**DÉFI A:** Mettez à jour les enregistrements, du début jusqu'à la ligne contenant « picture [565, 805, 921, 978] » incluse, en remplaçant « transcribe » par « copy » sans rien modifier d'autre.

**TEXTE FOURNI:**
------------

C’est Sieyès qui, le premier, selon B. Manin, a mis hors du pacte social les « privilégiés » et a ainsi rendu théoriquement possible l’identification de l’adversaire politique à l’ennemi, légitimant, par anticipation, la guerre à l’ennemi intérieur, à tout opposant politique, impitoyable menée par et sous la Terreur. Quant à Barère, officiellement rapporteur du comité de Salut public, B. Manin démontre à quel point il détermine les choix politiques fondamentaux du gouvernement révolutionnaire instauré à l’automne 1793. En mars 1793, Barère joue un rôle de premier plan dans la mise en place de cet état d’exception inspiré non par la dictature, mais par la théorie du senatus-consulte ultime de droit romain, privilégiant l’instance collégiale de gouvernement dans la République en guerre : « Si l’on veut comprendre ce qui, en fait, a rendu la dictature de Salut Public intellectuellement acceptable aux yeux de ceux qui l’ont soutenue, il faut se tourner vers les schèmes mentaux de la guerre et de l’ennemi, non vers le Contrat social » écrit Manin (p. 195). Et admettre que Robespierre dit vrai quand, dans l’un de ses deux grands discours théoriques sous la Terreur, celui de décembre 1793, Robespierre dit : « La théorie du gouvernement révolutionnaire est aussi neuve que la Révolution qui l’a amené ».

------------

**ENTRÉES EXTRAITES:**
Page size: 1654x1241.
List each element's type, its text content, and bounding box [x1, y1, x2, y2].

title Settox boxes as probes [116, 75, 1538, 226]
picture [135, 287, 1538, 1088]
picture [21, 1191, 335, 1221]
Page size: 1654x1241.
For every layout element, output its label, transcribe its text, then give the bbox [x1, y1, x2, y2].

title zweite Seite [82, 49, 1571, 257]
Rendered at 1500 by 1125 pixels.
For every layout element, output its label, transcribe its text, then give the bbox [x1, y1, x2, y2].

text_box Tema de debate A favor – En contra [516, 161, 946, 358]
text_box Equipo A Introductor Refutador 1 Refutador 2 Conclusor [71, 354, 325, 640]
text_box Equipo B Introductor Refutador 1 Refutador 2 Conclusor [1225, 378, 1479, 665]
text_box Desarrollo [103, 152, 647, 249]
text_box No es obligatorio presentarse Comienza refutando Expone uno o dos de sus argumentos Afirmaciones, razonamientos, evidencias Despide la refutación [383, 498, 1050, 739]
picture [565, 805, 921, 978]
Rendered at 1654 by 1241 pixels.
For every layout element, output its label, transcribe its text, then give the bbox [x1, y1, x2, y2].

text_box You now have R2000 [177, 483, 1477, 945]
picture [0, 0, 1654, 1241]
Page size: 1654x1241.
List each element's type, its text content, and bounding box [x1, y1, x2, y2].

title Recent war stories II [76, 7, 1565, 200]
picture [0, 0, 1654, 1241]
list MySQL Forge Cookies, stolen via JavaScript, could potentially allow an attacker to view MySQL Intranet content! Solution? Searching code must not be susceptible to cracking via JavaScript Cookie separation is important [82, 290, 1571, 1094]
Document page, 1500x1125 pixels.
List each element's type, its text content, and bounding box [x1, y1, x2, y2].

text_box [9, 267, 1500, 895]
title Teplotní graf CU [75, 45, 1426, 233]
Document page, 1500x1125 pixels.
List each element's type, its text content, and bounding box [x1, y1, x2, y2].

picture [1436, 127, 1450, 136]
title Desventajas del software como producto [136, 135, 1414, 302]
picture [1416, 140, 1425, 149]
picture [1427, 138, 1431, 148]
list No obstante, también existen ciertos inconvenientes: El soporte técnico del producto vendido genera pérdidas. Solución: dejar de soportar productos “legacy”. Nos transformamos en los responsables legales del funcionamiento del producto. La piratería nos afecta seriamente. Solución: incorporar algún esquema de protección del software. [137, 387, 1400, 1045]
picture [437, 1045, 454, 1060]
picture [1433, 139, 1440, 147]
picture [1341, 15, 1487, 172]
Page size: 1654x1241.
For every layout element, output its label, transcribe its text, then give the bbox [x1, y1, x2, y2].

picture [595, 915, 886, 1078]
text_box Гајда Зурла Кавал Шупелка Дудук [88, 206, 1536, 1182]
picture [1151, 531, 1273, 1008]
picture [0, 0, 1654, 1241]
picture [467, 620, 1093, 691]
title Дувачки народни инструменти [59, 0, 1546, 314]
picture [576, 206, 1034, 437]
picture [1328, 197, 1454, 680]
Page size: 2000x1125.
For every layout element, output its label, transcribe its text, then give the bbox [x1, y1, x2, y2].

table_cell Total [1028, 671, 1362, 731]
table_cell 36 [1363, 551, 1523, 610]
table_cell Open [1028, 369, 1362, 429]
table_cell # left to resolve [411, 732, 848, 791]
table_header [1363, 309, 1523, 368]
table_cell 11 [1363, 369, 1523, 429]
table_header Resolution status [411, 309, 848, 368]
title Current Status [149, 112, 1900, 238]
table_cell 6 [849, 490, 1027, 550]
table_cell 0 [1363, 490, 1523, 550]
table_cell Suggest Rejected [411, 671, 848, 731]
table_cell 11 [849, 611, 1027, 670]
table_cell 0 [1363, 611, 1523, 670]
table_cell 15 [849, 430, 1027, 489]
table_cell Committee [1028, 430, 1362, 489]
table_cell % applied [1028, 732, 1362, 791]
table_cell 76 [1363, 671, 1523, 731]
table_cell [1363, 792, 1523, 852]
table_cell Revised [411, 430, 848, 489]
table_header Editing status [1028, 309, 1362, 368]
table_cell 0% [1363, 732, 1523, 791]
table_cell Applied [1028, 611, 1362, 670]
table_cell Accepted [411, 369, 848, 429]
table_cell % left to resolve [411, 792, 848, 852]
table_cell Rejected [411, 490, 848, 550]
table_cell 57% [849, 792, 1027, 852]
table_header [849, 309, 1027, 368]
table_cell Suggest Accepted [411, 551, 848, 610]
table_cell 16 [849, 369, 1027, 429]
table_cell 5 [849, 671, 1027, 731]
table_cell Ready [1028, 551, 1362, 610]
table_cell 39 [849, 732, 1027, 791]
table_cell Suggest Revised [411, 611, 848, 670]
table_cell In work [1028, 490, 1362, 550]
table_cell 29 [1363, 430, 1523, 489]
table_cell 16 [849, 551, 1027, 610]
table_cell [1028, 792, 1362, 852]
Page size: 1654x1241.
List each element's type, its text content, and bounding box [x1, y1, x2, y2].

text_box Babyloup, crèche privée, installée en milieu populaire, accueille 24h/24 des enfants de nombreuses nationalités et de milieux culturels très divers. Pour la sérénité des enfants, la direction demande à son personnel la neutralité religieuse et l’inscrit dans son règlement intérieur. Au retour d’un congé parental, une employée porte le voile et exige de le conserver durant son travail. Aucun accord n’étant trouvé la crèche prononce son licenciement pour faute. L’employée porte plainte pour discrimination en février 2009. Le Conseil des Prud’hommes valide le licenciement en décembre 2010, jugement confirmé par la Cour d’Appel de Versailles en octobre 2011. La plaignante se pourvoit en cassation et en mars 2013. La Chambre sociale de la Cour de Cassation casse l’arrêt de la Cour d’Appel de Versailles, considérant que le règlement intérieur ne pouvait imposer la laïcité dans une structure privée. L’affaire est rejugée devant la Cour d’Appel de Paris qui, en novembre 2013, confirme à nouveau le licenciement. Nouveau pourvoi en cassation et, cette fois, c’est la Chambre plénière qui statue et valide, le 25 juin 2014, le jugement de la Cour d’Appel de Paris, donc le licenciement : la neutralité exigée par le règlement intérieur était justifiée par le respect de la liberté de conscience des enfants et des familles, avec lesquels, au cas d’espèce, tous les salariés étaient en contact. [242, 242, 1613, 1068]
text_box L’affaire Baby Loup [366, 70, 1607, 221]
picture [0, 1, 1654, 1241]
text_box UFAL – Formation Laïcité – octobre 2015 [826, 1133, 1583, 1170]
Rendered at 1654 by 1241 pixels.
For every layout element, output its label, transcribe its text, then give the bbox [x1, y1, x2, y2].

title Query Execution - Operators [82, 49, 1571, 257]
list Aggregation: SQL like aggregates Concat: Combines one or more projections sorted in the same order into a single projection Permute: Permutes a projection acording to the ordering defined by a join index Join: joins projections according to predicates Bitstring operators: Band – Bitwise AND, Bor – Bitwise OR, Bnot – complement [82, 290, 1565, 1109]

------------

**DÉFI B:** Poursuivez le texte sur le gouvernement révolutionnaire de 1793 à partir de sa dernière phrase.

**RÉPONSE ATTENDUE A:**
Page size: 1654x1241.
List each element's type, its text content, and bounding box [x1, y1, x2, y2].

title Settox boxes as probes [116, 75, 1538, 226]
picture [135, 287, 1538, 1088]
picture [21, 1191, 335, 1221]
Page size: 1654x1241.
For every layout element, output its label, copy its text, then give the bbox [x1, y1, x2, y2].

title zweite Seite [82, 49, 1571, 257]
Rendered at 1500 by 1125 pixels.
For every layout element, output its label, copy its text, then give the bbox [x1, y1, x2, y2].

text_box Tema de debate A favor – En contra [516, 161, 946, 358]
text_box Equipo A Introductor Refutador 1 Refutador 2 Conclusor [71, 354, 325, 640]
text_box Equipo B Introductor Refutador 1 Refutador 2 Conclusor [1225, 378, 1479, 665]
text_box Desarrollo [103, 152, 647, 249]
text_box No es obligatorio presentarse Comienza refutando Expone uno o dos de sus argumentos Afirmaciones, razonamientos, evidencias Despide la refutación [383, 498, 1050, 739]
picture [565, 805, 921, 978]

**RÉPONSE ATTENDUE B:**
Le « schème de l’exclusion de l’ennemi », principe fondamental de gouvernement de la Terreur, c’est par Saint-Just que B. Manin illustre sa théorie et sa mise en œuvre. En mobilisant les « discours » du leader Montagnard, celui que Jules Michelet (1798-1874) désignait comme « l’archange de la mort », il serait possible de reconstituer la « logique de la Terreur » qui n’est rien d’autre que la production permanente et indifférenciée de l’ennemi. À travers l’épuration des sociétés populaires, les militants sans-culottes s’épuisent littéralement à se conformer à une définition du Peuple qui n’existe pas, qui n’est que ce qu’ils ne sont pas à l’instant même où ils n’en sont plus : « Le peuple réel ne se constitue que d’exclure ses ennemis » écrit B. Manin (p. 262), qui remarque aussi l’adhésion volontaire à ce processus d’auto-épuration de ceux qui en sont les premières victimes. Quant aux procès politiques extraordinaires réservés aux « ennemis du peuple » qui alimentent la guillotine, il en est fort peu question : le mot « guillotine » apparaît une ou deux fois seulement en près de 300 pages, —et le tribunal révolutionnaire de Paris n’est pas beaucoup plus présent. Non que B. Manin ne connaisse l’un et l’autre, mais parce qu’il opère un déplacement, et privilégie une « voie d’accès : le discours politique » (selon le sous-titre du quatrième et dernier chapitre consacré à Saint-Just, p. 223-227)).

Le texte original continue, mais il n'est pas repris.